WHAT YOU HAVE TO DO —
The copy must run from the first line of the entries below through the line containing "teddy bear: none", restated word for word, with pictures left out.

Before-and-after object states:
☆ ☆ ☆
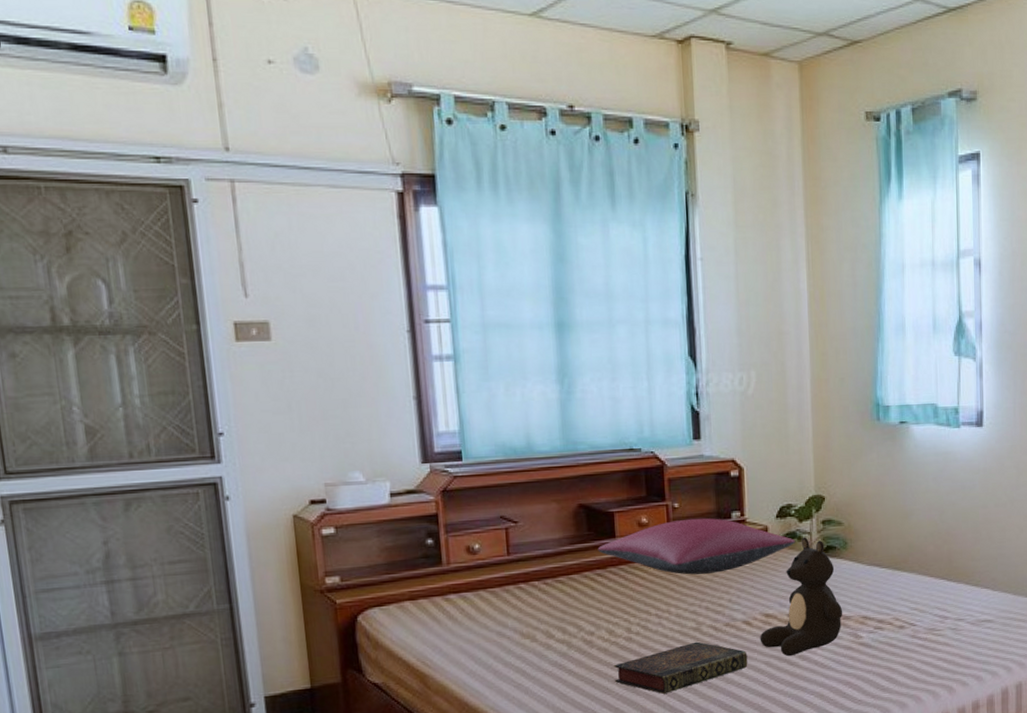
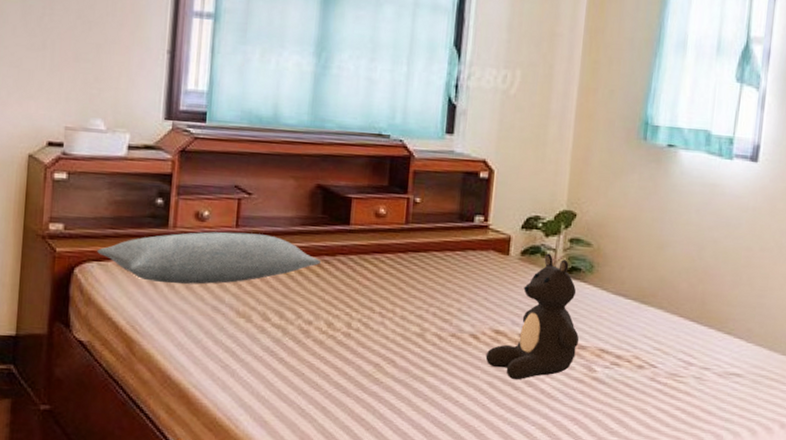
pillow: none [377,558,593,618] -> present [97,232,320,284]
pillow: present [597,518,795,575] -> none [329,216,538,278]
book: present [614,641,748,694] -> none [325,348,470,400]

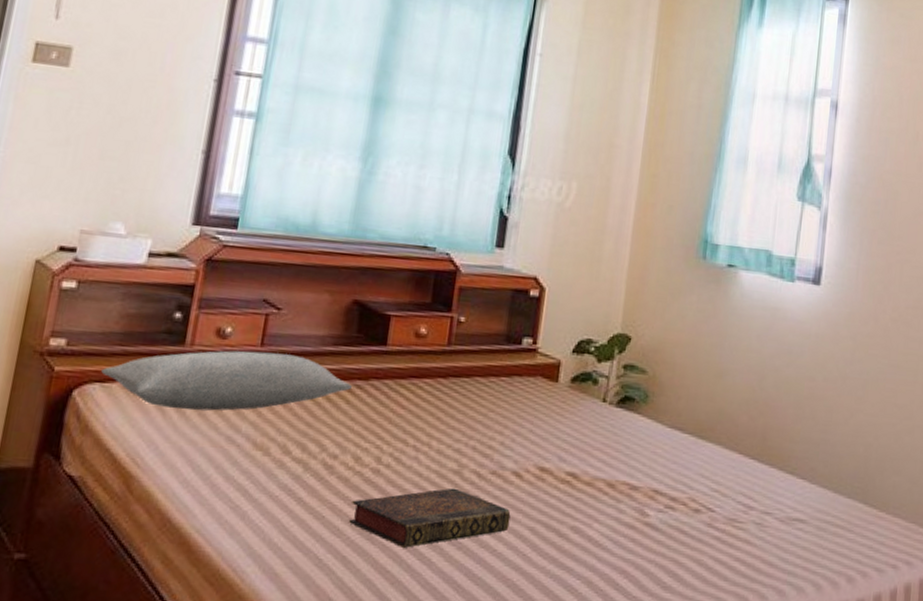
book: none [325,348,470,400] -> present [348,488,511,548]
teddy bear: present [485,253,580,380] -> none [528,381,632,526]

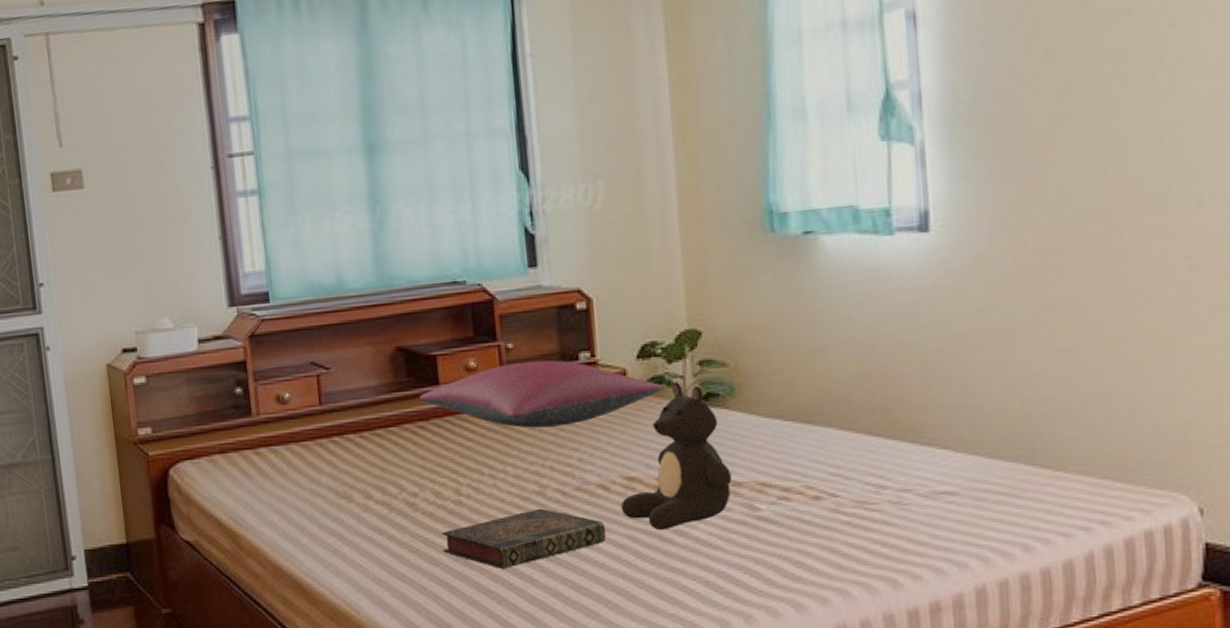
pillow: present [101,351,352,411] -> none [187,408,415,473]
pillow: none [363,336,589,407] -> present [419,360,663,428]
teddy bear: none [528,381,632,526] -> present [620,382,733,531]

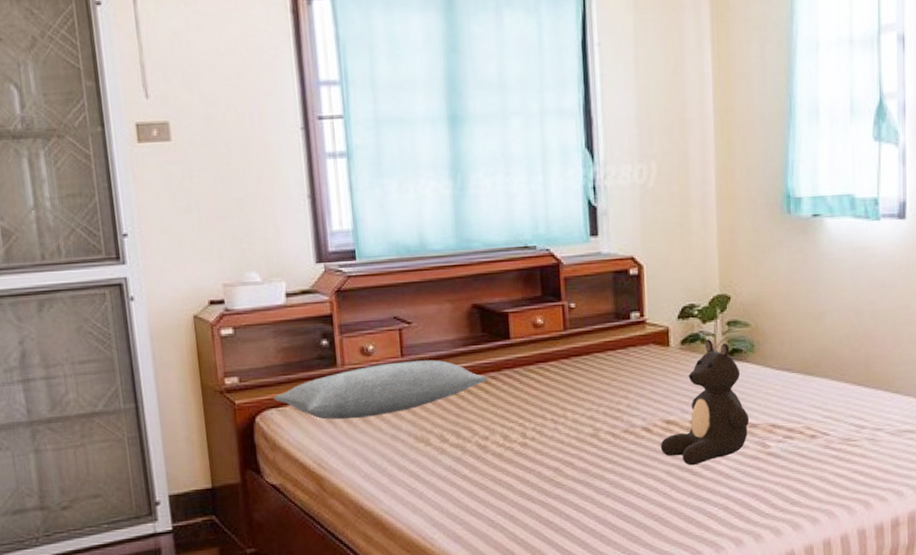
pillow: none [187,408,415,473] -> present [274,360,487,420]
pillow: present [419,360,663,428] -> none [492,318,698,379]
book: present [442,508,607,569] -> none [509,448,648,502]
☆ ☆ ☆
ANSWER TO THE EXERCISE —
pillow: none [377,558,593,618] -> present [97,232,320,284]
pillow: present [597,518,795,575] -> none [329,216,538,278]
book: present [614,641,748,694] -> none [325,348,470,400]

book: none [325,348,470,400] -> present [348,488,511,548]
teddy bear: present [485,253,580,380] -> none [528,381,632,526]

pillow: present [101,351,352,411] -> none [187,408,415,473]
pillow: none [363,336,589,407] -> present [419,360,663,428]
teddy bear: none [528,381,632,526] -> present [620,382,733,531]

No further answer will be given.